- _Work to do_:
Give the material below as a JSON list of strings, one string per line with blank lines omitted, starting at its first line and continuing through the line that contains "genus: Glaucomaria".

--- BEGIN ---

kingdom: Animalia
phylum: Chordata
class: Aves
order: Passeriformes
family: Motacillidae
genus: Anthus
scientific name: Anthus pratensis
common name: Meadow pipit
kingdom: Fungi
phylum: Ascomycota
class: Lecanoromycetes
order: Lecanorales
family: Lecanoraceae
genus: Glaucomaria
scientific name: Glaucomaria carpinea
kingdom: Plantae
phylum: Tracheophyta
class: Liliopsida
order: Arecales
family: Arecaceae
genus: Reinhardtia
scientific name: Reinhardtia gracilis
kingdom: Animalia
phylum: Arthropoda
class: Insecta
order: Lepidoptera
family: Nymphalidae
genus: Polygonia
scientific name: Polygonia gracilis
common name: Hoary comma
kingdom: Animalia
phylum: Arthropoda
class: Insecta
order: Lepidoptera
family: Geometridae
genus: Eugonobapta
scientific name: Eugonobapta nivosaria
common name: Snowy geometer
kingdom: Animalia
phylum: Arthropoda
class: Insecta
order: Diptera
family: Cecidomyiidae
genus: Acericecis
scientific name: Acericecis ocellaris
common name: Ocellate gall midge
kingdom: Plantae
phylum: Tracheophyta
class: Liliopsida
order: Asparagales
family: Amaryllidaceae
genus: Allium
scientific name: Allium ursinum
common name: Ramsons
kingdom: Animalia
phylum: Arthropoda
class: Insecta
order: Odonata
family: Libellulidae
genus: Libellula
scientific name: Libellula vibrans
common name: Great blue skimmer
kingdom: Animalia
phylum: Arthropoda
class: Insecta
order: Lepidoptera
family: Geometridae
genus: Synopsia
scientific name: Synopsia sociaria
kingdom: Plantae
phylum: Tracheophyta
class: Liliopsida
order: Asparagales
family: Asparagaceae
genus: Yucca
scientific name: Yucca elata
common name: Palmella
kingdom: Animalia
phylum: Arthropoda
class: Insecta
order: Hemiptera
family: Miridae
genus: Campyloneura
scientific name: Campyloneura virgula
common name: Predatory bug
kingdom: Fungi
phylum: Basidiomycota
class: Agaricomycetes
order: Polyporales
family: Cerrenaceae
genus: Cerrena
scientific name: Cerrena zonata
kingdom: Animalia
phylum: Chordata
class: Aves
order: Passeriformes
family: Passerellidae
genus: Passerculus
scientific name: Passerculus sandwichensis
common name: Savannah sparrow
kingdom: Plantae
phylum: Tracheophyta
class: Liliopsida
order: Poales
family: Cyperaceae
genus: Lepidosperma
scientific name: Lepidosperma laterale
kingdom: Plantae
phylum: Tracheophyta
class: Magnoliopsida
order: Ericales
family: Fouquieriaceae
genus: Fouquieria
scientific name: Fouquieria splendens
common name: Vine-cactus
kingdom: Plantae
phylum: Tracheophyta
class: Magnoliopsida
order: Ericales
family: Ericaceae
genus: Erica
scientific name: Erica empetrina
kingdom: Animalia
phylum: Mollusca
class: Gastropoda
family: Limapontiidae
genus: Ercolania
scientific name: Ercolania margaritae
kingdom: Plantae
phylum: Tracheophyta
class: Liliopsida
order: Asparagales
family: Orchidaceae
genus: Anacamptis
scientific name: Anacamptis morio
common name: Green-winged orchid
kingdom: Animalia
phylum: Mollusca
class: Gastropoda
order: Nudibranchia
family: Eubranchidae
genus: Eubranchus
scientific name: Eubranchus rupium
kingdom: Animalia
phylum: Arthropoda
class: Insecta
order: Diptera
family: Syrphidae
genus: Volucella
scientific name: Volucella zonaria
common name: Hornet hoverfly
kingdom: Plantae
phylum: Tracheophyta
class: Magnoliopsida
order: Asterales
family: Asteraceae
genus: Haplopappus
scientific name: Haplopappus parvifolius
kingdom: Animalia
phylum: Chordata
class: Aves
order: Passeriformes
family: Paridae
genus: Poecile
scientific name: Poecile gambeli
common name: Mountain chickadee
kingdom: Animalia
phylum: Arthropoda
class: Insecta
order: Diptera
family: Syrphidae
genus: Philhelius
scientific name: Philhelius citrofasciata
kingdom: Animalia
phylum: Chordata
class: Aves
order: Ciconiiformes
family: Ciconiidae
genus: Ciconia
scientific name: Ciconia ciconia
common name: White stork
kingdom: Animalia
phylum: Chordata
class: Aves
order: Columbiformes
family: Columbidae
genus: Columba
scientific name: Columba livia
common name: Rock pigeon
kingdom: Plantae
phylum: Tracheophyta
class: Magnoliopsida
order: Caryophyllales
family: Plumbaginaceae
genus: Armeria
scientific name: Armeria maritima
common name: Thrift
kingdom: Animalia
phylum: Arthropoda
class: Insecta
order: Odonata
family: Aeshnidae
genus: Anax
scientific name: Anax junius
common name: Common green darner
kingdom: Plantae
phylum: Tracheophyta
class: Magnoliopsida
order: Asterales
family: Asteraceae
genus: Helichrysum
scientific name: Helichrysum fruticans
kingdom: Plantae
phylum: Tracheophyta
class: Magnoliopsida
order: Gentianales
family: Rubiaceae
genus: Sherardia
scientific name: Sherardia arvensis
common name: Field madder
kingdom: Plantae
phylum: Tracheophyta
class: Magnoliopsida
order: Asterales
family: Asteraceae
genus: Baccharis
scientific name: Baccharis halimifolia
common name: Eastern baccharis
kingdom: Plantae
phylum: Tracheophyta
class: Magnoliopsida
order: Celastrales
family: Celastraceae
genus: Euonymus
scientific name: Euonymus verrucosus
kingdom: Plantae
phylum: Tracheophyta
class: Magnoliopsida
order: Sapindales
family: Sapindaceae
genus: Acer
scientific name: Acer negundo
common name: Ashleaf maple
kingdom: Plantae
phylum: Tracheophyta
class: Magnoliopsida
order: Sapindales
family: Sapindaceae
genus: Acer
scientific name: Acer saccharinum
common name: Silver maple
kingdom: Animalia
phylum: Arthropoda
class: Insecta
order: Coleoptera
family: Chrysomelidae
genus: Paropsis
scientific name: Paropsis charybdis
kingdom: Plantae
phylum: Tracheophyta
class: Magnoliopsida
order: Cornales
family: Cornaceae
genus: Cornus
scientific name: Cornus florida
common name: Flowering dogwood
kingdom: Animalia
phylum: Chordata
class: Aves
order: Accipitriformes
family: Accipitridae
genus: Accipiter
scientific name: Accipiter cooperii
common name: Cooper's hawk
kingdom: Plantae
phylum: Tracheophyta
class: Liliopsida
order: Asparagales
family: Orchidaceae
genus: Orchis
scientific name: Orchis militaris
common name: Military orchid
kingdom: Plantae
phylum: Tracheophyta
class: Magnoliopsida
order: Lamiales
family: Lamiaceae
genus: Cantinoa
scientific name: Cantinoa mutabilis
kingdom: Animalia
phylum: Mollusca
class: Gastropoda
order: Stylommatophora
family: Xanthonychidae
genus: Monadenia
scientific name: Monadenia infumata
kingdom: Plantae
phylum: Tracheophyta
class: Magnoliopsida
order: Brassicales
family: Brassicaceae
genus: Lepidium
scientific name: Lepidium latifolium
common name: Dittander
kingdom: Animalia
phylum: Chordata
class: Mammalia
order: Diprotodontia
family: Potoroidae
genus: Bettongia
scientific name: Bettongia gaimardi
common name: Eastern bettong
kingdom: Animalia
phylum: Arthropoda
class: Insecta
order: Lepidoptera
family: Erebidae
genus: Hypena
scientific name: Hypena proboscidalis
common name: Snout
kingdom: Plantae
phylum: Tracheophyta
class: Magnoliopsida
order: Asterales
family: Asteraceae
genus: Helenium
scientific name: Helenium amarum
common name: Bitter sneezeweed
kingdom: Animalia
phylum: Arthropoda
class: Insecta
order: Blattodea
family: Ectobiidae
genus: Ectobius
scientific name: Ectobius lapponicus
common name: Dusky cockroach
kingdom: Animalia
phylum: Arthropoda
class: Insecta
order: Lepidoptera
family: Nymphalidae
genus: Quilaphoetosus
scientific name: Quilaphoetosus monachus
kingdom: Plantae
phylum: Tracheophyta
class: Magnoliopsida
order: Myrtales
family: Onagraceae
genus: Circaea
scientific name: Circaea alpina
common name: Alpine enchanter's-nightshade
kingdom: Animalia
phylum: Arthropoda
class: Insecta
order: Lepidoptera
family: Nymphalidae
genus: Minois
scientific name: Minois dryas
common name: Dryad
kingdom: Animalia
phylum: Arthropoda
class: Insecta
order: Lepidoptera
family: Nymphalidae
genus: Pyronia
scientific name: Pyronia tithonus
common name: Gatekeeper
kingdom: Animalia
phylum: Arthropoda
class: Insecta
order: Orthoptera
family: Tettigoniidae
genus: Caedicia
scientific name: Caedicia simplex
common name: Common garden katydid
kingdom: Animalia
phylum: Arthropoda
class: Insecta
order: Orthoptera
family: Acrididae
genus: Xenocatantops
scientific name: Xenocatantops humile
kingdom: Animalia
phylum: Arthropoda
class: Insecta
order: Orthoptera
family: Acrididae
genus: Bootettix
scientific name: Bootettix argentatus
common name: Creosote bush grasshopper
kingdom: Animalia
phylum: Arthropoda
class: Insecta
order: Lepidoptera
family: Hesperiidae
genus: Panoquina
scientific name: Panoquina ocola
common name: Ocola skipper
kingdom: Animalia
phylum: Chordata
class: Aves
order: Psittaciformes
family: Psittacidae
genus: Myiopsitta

--- END ---

- _Answer in full_:
[
  "kingdom: Animalia",
  "phylum: Chordata",
  "class: Aves",
  "order: Passeriformes",
  "family: Motacillidae",
  "genus: Anthus",
  "scientific name: Anthus pratensis",
  "common name: Meadow pipit",
  "kingdom: Fungi",
  "phylum: Ascomycota",
  "class: Lecanoromycetes",
  "order: Lecanorales",
  "family: Lecanoraceae",
  "genus: Glaucomaria"
]